What language do you use with your horse?
What language do you use to speak to your horse? Have you even given any thoughts to it? I began to reflect on it as I exercised, over the course of a few summers, a horse in England while I was on holiday there. I am French, and a French native speaker. Yet, when I first started to ride this horse, I spoke to him in English. Because that’s what his owner did. Because I assumed he would understand my vocal cues better. Because it was what he was used to.
And I did not think much about it. It’s not as if I was having long discussions with this horse. I told him to “walk on”, “trot”, “canter,” “stop”, that he was “a good boy” (or a naughty one sometimes – often). He did not listen to me very much, anyway. An off-the-track thoroughbred, he liked doing his own thing, knew he was stronger than me, and had moments when he did not hesitate to gallop away with me, in spite of my protestations, both vocal and physical. When he was in a certain mood, he listened to neither body language nor spoken language.
The last summer during which I rode him, I became fed up of speaking to him in English. I’m not sure why. Maybe because he did not listen anyway. Maybe because I’m just used to speaking to horses in French. So I switched to my own language. And I had the surprise of realising that he was listening to me better, especially when I was talking to him to calm him down. I think it was because speaking in my native tongue made my intentions and meaning clearer. Or was it because if found the sounds and intonations more soothing? Or both? Are some languages, because of their melody, more suited to horses than others?
Horses learn to understand vocal cues, just as they learn to read our body language and to decipher our facial expressions. But is it the actual words that they respond to? Or the tone? Maybe they base their response on a series of other cues, such as subtle changes in our demeanour or on all sort of physical indications of which we are not even aware but which they instinctively decipher: think of Clever Hans, a horse who, in the late 19th and early 20th century was thought capable of solving mathematical problems but was basing his answers on subtle bodily cues unconsciously given by the people interrogating him.
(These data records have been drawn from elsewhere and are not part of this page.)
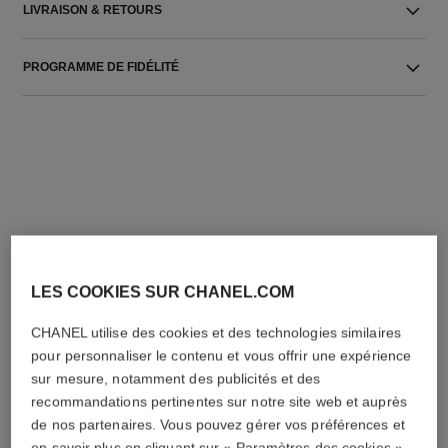
LIVRAISON & RETOURS
PROGRAMME DE FIDÉLITÉ
L'ACCORD PARFAIT
LES COOKIES SUR CHANEL.COM
CHANEL utilise des cookies et des technologies similaires
pour personnaliser le contenu et vous offrir une expérience
sur mesure, notamment des publicités et des
recommandations pertinentes sur notre site web et auprès
de nos partenaires. Vous pouvez gérer vos préférences et
en savoir plus en cliquant sur « Paramètres des cookies »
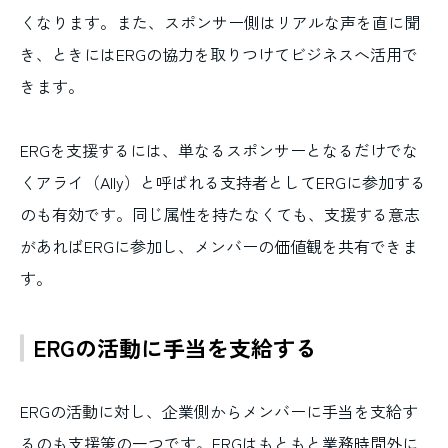
くなります。また、スポンサー側はリアルな声を直に聞
き、ときにはERGの協力を取りつけてビジネスへ活用で
きます。
ERGを支援するには、単なるスポンサーとなるだけでな
くアライ（Ally）と呼ばれる支持者としてERGに参加する
のも有効です。同じ属性を持たなくても、支援する意志
があればERGに参加し、メンバーの価値観を共有できま
す。
ERGの活動に手当を支給する
ERGの活動に対し、企業側からメンバーに手当を支給す
るのも支援策の一つです。ERGはもともと業務時間外に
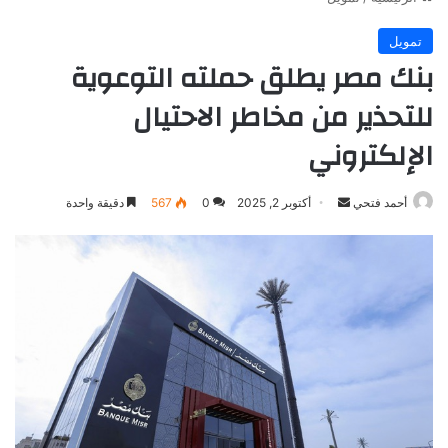
تمويل
بنك مصر يطلق حملته التوعوية
للتحذير من مخاطر الاحتيال
الإلكتروني
أرسل
أحمد فتحي
أكتوبر 2, 2025
0
567
دقيقة واحدة
بريدا
إلكترونيا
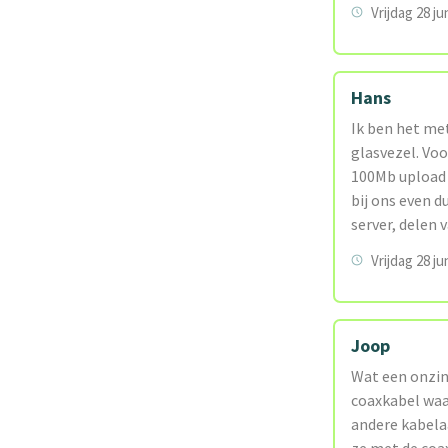
Vrijdag 28 ju
Hans
Ik ben het met
glasvezel. Voo
100Mb upload 
bij ons even d
server, delen 
Vrijdag 28 ju
Joop
Wat een onzin 
coaxkabel waar
andere kabela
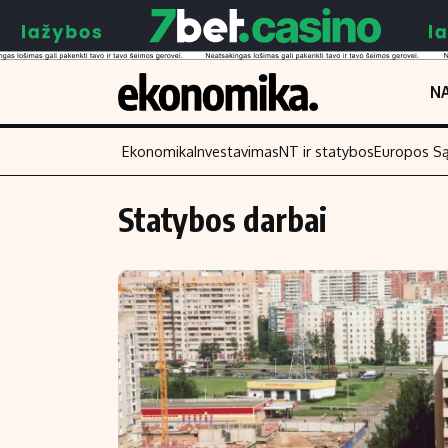
NA
Ekonomika
Investavimas
NT ir statybos
Europos S
Statybos darbai
Turinys
Skaitykite
Naujienos
Finansai
Aplinka
Įmonės
Verslas
Žemės ūkis
Energetika
Technologijos
Ekonomika
Laisvalaikis
Politika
I have moved to England now and have taken my French horse with me. I still speak to him in French, as I’ve always done. If other people speak to him at the yard, they do so in English. I haven’t been able to see his reaction then. I wonder what they would be. I guess he would understand them as well as he understands me. Though I’d be curious to know if he would react to “back up” as well as he does to “reculer” – backing up is one of his favourite exercises and one of the vocal cues to which he responds best. This is something I’ll have to try out!
As for the two Dartmoor Hill ponies I got in November, I decided to talk to them in French, because that is the language that comes to me spontaneously. I even gave them French names, to which they now answer. They react when I speak to them, looking at me, raising their head.
The more I think about it, the more I believe that the intent behind the words is more important than the words themselves. And that the best language to use with horses is the one that makes your feeling the clearest. The one with which you are the most truthful. You cannot lie to horses. They read us too well and grasp too easily the real meaning behind our words. So it doesn’t matter which language you use: as long as you are sincere, horses will understand.